● **TUGAS LATIHAN**
A. Salin kata demi kata bagian wawancara yang dimulai pada kata-kata yang memuat "Sejauh mana upaya" dan berakhir setelah "yang sangat diskriminatif.".
B. Jawab pertanyaan berikut berdasarkan wawancara tentang korban '65:
(i) Witaryono adalah putra siapa?
(ii) Pada hari dan tanggal berapa Witaryono berbicara kepada hukumonline?
(iii) Berapa tahun sekali korban 65 yang berusia di atas 60 harus memperpanjang KTP?

● **BACAAN**
Witaryono S. Reksoprodjo: Proses Diskriminasi Telah Beranak Cucu
Terbaru

Witaryono S. Reksoprodjo: Proses Diskriminasi Telah Beranak Cucu

Seandainya sebelum dilahirkan seseorang bisa memilih, tentu ia tidak akan memilih dilahirkan dalam lingkungan keluarga yang pernah dicap terlibat G.30.S atau PKI. Betapa berat beban stigma demikian, dapat kita ketahui dan rasakan dari kesaksian para korban dan buku-buku yang mereka tulis. Mereka telah mengalami perlakuan diskriminasi dalam segala hal dan tidak tahu kapan semuanya akan berakhir.

Tim Redaksi
Bacaan 2 Menit
Witaryono S. Reksoprodjo: Proses Diskriminasi Telah Beranak Cucu
Hukumonline

Witaryono bisa disebut sebagai orang yang banyak bergelut membantu para korban '65 yang ingin melakukan langkah-langkah yuridis. Selaku koordinator tim, putra mantan Menteri Energi dan Ketenagaan Ir Setiadi Reksoprodjo ini  harus gesit menyambangi berbagai instansi pemerintah demi memperjuangkan rehabilitasi dan rekonsiliasi nasional.

Jum'at pekan lalu (26/09), kepada hukumonline Witaryono berbicara banyak mengenai langkah-langkah yang sudah dilakukan tim. Berikut petikannya: 

Sejauh mana upaya yang dilakukan untuk memperjuangkan rehabilitasi bagi korban ‘65?

Bicara peristiwa tahun 1965, kita melihat itu di dalam perspektif saat ini. Ada tiga titik penting di situ. Pertama, peristiwa G 30 S-nya. Kedua, terjadinya pelanggaran HAM berat pasca peristiwa tersebut, termasuk di dalamnya pembunuhan, pembantaian, penculikan, penahanan yang semuanya tanpa proses hukum. Ketiga, adalah terjadinya proses diskriminasi yang terus berlangsung sampai sekarang.

Untuk menyikapi hal itu, kita harus membereskannya satu persatu. Dalam perspektif sekarang, tentu yang paling penting adalah mendorong proses rehabilitasi. Proses tersebut dimaksudkan untuk menyelesaikan persoalan diskriminatif yang muncul sampai sekarang. Ini yang paling penting. Perlakuan diskriminatif timbul karena masih banyak aturan bahkan undang-undang yang sangat diskriminatif.

Misalnya, dalam Undang-Undang Pemilu yang baru, korban 65 boleh memilih tapi tidak boleh dipilih. Itu kan lucu jika dikaitkan dengan prores rehabilitasi,  jadinya hanya jadi komoditas politik. Orang boleh milih tapi tidak bisa dipilih. Kemudian, ada aturan Mendagri yang tidak membolehkan korban 65 jadi pengacara, dalang, dsb. Itu masih berlaku dan belum dicabut. Kemudian masalah KTP, untuk KTP korban 65 belum seumur hidup. Jadi mereka yang diatas 60 setiap tiga tahun harus memperpanjang KTP.

● **BAHAN YANG DISEDIAKAN**

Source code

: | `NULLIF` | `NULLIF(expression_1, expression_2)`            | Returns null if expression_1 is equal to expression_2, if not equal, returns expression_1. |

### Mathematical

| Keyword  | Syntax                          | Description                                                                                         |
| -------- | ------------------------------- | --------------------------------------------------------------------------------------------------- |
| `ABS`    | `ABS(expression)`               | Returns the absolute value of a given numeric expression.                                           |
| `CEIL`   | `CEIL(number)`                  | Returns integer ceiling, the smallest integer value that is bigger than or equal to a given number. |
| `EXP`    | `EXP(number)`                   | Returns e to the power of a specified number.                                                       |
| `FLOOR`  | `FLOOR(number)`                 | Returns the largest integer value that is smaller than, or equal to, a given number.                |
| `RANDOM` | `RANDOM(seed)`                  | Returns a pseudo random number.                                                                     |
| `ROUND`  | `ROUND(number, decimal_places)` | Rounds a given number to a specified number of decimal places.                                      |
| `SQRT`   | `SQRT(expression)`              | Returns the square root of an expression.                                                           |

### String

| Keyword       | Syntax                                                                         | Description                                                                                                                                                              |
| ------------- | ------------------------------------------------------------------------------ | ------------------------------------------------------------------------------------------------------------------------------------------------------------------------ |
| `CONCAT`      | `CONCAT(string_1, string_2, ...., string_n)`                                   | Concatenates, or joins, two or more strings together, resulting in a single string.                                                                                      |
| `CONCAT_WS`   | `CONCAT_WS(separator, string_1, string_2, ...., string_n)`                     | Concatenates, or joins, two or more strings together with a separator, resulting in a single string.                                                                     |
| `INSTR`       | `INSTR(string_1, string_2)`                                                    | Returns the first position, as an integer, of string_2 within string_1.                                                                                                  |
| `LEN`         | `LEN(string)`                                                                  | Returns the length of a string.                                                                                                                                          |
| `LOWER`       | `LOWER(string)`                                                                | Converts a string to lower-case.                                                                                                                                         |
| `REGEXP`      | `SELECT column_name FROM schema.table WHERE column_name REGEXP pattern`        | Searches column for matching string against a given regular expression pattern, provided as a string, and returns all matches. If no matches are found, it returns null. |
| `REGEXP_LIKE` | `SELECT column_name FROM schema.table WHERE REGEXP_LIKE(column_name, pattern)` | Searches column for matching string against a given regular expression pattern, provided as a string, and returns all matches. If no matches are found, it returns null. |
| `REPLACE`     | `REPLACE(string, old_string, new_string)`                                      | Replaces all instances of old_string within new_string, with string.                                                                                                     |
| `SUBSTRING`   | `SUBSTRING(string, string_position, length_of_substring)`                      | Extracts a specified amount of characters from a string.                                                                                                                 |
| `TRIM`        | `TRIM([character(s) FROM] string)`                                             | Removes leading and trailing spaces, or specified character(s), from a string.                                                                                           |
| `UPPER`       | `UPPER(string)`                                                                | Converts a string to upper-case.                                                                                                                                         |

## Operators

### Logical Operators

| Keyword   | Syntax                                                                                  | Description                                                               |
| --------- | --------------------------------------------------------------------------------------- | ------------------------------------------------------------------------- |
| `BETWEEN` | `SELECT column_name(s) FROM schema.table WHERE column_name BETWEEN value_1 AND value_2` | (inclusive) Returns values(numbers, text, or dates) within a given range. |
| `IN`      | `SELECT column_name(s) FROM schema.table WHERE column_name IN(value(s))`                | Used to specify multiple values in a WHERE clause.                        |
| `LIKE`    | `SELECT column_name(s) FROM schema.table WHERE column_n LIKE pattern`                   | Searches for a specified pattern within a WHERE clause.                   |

● **JAWABAN TERTULIS**
A.
Sejauh mana upaya yang dilakukan untuk memperjuangkan rehabilitasi bagi korban ‘65?

Bicara peristiwa tahun 1965, kita melihat itu di dalam perspektif saat ini. Ada tiga titik penting di situ. Pertama, peristiwa G 30 S-nya. Kedua, terjadinya pelanggaran HAM berat pasca peristiwa tersebut, termasuk di dalamnya pembunuhan, pembantaian, penculikan, penahanan yang semuanya tanpa proses hukum. Ketiga, adalah terjadinya proses diskriminasi yang terus berlangsung sampai sekarang.

Untuk menyikapi hal itu, kita harus membereskannya satu persatu. Dalam perspektif sekarang, tentu yang paling penting adalah mendorong proses rehabilitasi. Proses tersebut dimaksudkan untuk menyelesaikan persoalan diskriminatif yang muncul sampai sekarang. Ini yang paling penting. Perlakuan diskriminatif timbul karena masih banyak aturan bahkan undang-undang yang sangat diskriminatif.

B.
(i) Mantan Menteri Energi dan Ketenagaan Ir Setiadi Reksoprodjo.
(ii) Jum'at, 26/09.
(iii) Setiap tiga tahun.